[[ Text under study open ]]
How much sodium oxide needs to be dissolved in water to get 8 g of NaOH?

How much sodium oxide needs to be dissolved in water to get 8 g of NaOH? How many times will the mass of sodium oxide be greater than the mass of water?

The interaction of sodium oxide with water occurs in accordance with the following chemical reaction equation:

Na2O + H2O = 2NaOH;

1 mole of oxide reacts with 1 mole of water. As a result, 2 moles of alkali are formed.

Let’s calculate the chemical amount of a substance that is contained in 8 grams of alkali.

M NaOH = 23 + 16 + 1 = 40 grams / mol;

N NaOH = 8/40 = 0.2 mol;

To prepare such an amount of alkali, you need to take 0.1 mol of sodium oxide and 0.1 mol of water.

Let’s calculate the masses of these substances.

M Na2O = 23 x 2 + 16 = 62 grams / mol;

m Na2O = 0.1 x 62 = 6.2 grams;

M H2O = 2 + 16 = 18 grams / mol;

m H2O = 0.1 x 18 = 1.8 grams;

Let’s calculate how many times the mass of sodium oxide will be greater than the mass of water.

K = m Na2O / m H2O = 6.2 / 1.8 = 3.44 times;
[[ Text under study closed ]]
[[ Data excerpt open ]]
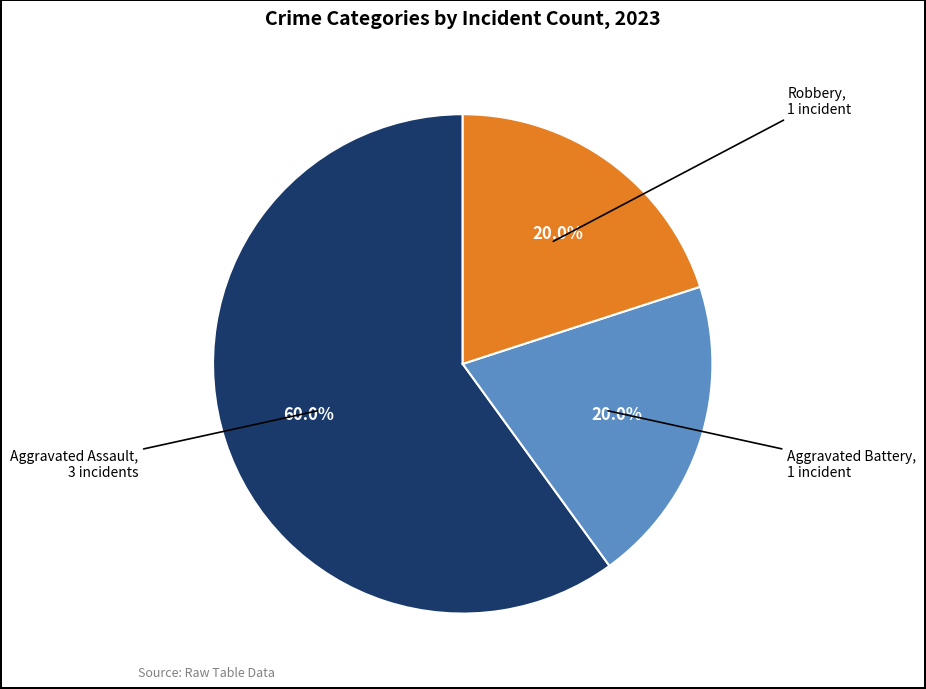

Is there a majority slice in this chart?

Yes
[[ Data excerpt closed ]]
According to the sodium oxide calculation above, what mass of sodium oxide is needed to get 8 g of NaOH?

__Answer below__: 6.2 grams